Experience in healthcare or other regulated environments.
Knowledge of site reliability engineering principles, including SLIs, SLOs, and error budgets.
Familiarity with DevSecOps practices and compliance requirements.
Experience supporting large-scale distributed systems.

Responsibilities

Ensure high availability, resiliency, and performance of myPBM applications and infrastructure.
Define and manage SLIs, SLOs, and SLAs for critical services.
Monitor production systems and proactively identify issues before customer impact.
Lead incident response, triage, and root cause analysis (RCA).
Drive continuous improvement to reduce repeat incidents and operational toil.
Implement and maintain end-to-end observability across UI, APIs, and infrastructure layers.
Build and manage monitoring solutions using: AppDynamics (APM, RUM, synthetic monitoring) Splunk (logs, dashboards, and error tracking)
Design actionable alerts and escalation workflows using tools such as xMatters and MIR3.
Standardize dashboards and ensure data accuracy and visibility.
Continuously optimize alerting to reduce noise and improve signal quality.
Support and enhance CI/CD pipelines, including GitHub Actions and enterprise pipeline solutions.
Enforce deployment guardrails, release governance, and production readiness checks.
Support build and deployment failure triage and rollback strategies.
Partner with development teams to improve deployment reliability and automation.
Ensure adherence to change management (CAB/SNOW) and release policies
Manage and support cloud infrastructure, including AKS, compute, storage, and networking.

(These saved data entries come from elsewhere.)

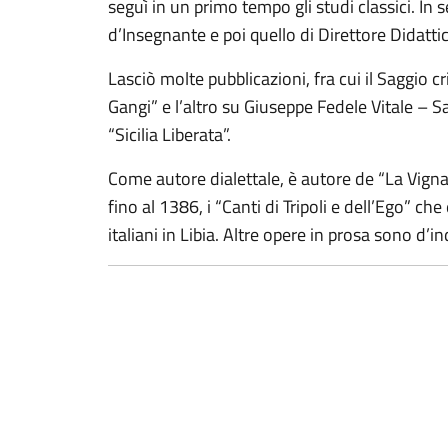
seguì in un primo tempo gli studi classici. I
d’Insegnante e poi quello di Direttore Didatti
Lasciò molte pubblicazioni, fra cui il Saggio c
Gangi” e l’altro su Giuseppe Fedele Vitale – Sa
“Sicilia Liberata”.
Come autore dialettale, è autore de “La Vign
fino al 1386, i “Canti di Tripoli e dell’Ego” ch
italiani in Libia. Altre opere in prosa sono d’in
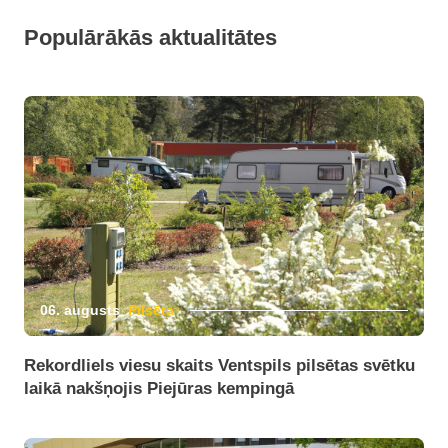
Populārākās aktualitātes
06. augusts
Pilsēta
Rekordliels viesu skaits Ventspils pilsētas svētku
laikā nakšņojis Piejūras kempingā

Ensure platform health, capacity monitoring, and performance optimization.
Support infrastructure provisioning and environment setup.
Drive disaster recovery (DR) readiness and failover validation, including RTO and RPO objectives.
Enable application onboarding onto standardized enterprise platforms.
Implement continuous security monitoring and vulnerability remediation.
Manage secrets, certificates, and identity integration, including IAM onboarding.
Ensure compliance with CVS security standards, audit requirements, and production readiness controls.
Enforce shift-left security practices in CI/CD pipelines.
Participate in 24x7 on-call rotation and incident response.
Partner with Production Support to resolve incidents.
Ensure monitoring and alerting gaps are identified and closed.
Maintain incident documentation and improve standard operating procedures.
Support the full issue detection, triage, resolution, and prevention lifecycle.
Automate repetitive operational tasks to reduce toil.
Implement infrastructure as code (IaC) practices.
Continuously improve deployment pipelines, monitoring, and observability.
Enable predictive insights and proactive issue prevention.
Work closely with engineering, DevOps, infrastructure, and security teams.
Enable a shared ownership model for reliability and operations.
Provide guidance on production readiness and operational best practices.